GIVEN INFORMATION ▸
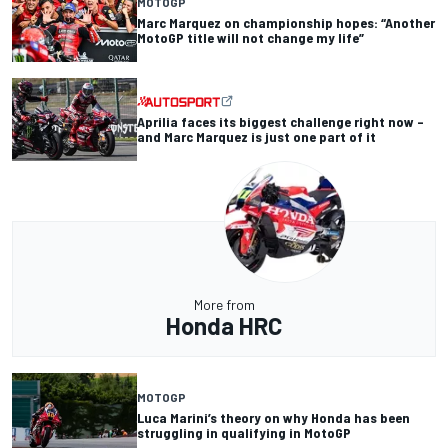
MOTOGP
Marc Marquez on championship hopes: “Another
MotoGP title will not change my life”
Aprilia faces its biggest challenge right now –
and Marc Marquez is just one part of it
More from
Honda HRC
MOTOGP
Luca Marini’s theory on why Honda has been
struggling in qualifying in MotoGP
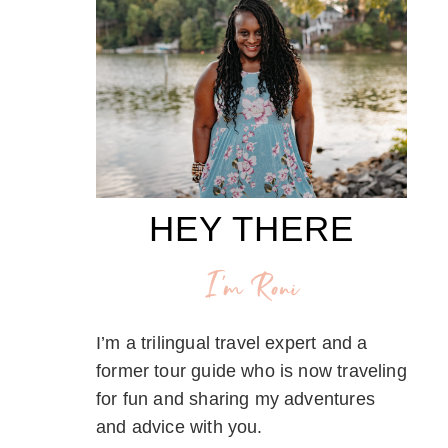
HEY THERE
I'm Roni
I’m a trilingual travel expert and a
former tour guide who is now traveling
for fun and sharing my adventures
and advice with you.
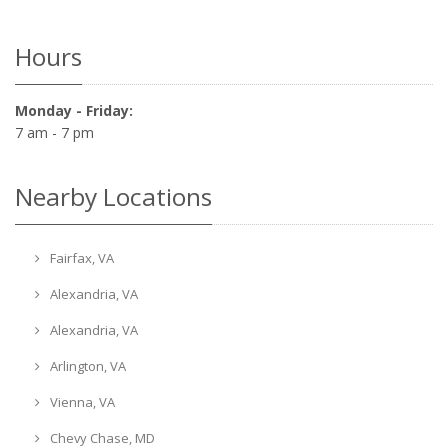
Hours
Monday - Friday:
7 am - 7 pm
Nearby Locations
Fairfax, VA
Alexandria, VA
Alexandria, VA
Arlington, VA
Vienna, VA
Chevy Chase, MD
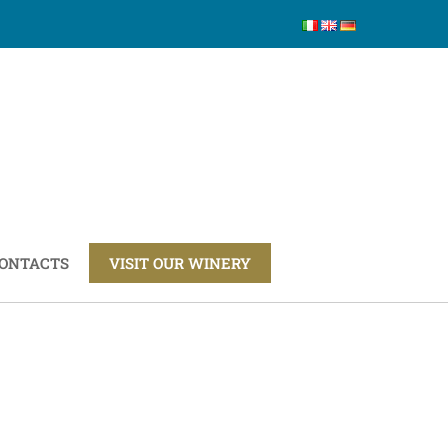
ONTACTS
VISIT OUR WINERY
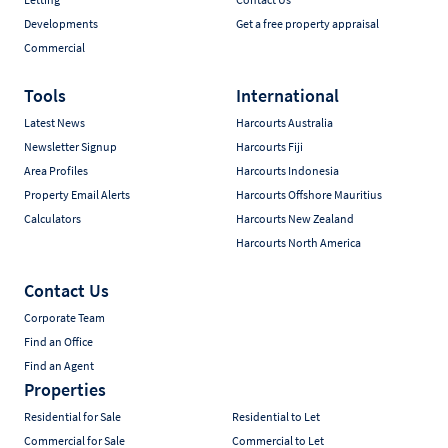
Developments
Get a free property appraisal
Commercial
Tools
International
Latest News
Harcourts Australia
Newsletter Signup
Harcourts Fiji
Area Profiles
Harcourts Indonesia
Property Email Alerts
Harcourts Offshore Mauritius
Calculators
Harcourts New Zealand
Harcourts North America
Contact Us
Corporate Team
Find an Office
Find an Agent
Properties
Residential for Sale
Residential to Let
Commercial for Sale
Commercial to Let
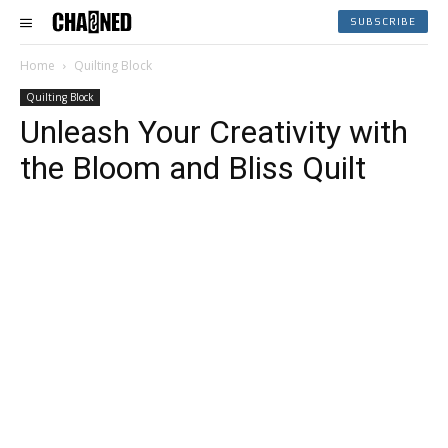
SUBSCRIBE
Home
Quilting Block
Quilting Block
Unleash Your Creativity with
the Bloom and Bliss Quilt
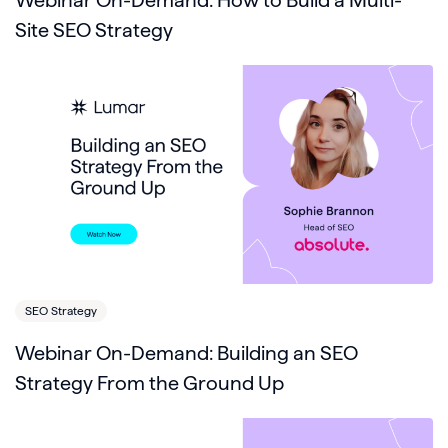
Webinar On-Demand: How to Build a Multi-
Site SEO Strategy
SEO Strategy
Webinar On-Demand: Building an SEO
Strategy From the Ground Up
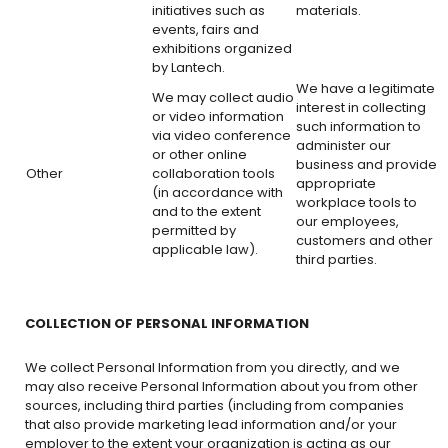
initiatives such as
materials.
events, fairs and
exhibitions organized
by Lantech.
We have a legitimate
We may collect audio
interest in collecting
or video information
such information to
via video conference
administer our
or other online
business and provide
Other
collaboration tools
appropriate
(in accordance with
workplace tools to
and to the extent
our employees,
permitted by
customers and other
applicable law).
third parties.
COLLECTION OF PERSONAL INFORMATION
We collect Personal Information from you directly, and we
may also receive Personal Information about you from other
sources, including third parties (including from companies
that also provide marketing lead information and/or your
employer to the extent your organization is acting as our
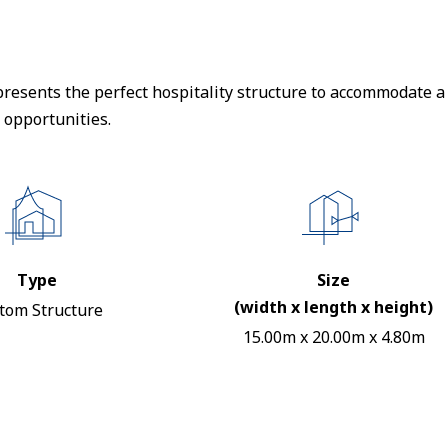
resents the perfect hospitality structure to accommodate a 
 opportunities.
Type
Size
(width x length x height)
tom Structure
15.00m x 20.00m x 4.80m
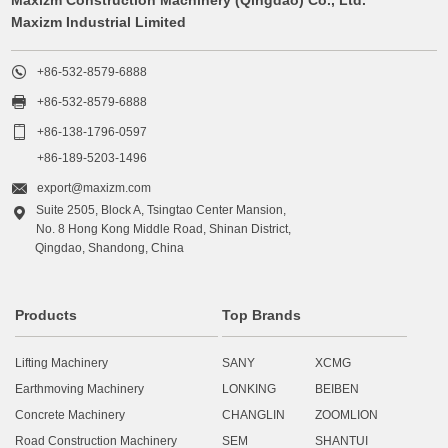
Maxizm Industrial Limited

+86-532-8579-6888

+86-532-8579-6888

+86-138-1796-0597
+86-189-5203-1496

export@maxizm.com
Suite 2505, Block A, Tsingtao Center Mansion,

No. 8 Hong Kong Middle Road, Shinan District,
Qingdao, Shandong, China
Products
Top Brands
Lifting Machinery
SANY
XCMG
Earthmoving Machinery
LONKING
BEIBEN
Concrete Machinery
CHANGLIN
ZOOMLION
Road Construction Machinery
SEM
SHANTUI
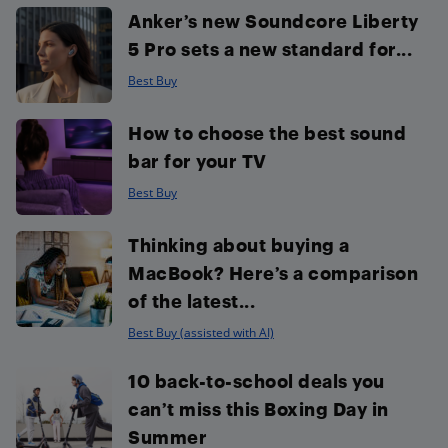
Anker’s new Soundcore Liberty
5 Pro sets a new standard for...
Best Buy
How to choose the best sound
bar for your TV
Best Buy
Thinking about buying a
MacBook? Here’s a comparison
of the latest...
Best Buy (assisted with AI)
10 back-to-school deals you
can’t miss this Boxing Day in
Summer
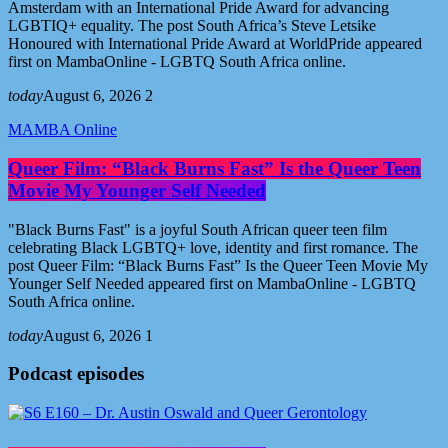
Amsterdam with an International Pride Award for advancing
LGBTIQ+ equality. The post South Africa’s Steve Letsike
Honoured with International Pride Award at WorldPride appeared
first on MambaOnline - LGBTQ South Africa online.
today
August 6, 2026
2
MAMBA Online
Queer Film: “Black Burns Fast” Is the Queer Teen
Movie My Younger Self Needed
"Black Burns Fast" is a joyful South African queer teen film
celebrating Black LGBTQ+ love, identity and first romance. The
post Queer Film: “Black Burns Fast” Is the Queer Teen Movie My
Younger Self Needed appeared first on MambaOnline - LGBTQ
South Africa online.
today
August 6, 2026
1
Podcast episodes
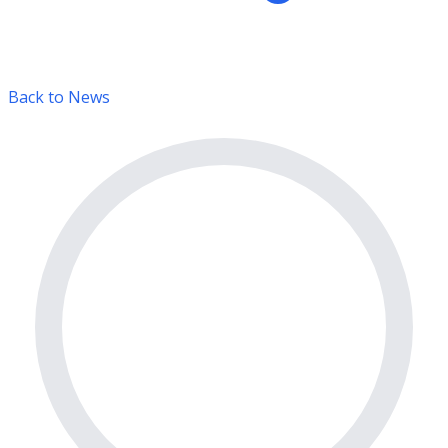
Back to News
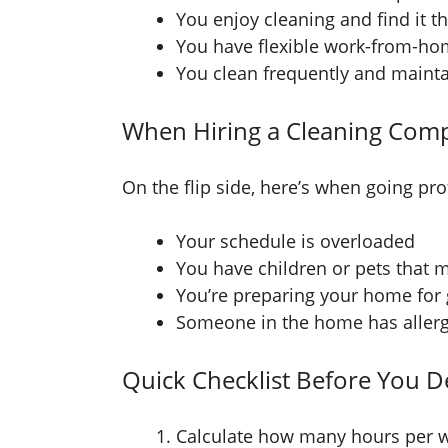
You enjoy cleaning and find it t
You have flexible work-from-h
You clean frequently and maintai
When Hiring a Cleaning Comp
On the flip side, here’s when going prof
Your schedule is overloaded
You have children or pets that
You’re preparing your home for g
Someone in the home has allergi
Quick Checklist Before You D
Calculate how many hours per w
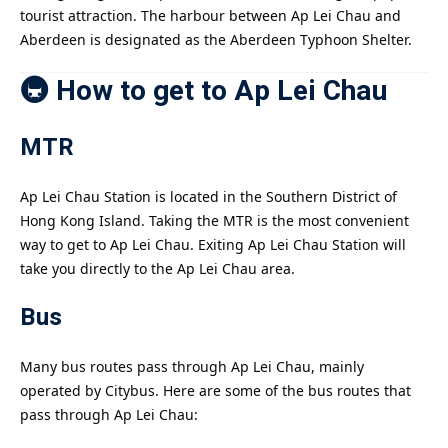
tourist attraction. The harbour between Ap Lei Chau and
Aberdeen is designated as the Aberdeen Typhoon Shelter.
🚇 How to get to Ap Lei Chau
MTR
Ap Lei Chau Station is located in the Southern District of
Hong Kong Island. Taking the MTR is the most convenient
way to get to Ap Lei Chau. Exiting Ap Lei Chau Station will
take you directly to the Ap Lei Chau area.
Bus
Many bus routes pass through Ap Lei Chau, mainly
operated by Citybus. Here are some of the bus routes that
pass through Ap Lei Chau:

JOB ▸ Please lay out the lines of the items from the line with "Back to News" up to and including the line with "Calculate how many hours per w" as a JSON list of strings, one string per line. Leave out blank lines and the pictures.

ANSWER AREA ▸
[
  "Back to News",
  "You enjoy cleaning and find it t",
  "You have flexible work-from-h",
  "You clean frequently and maintai",
  "When Hiring a Cleaning Comp",
  "On the flip side, here’s when going prof",
  "Your schedule is overloaded",
  "You have children or pets that",
  "You’re preparing your home for g",
  "Someone in the home has allergi",
  "Quick Checklist Before You D",
  "Calculate how many hours per w"
]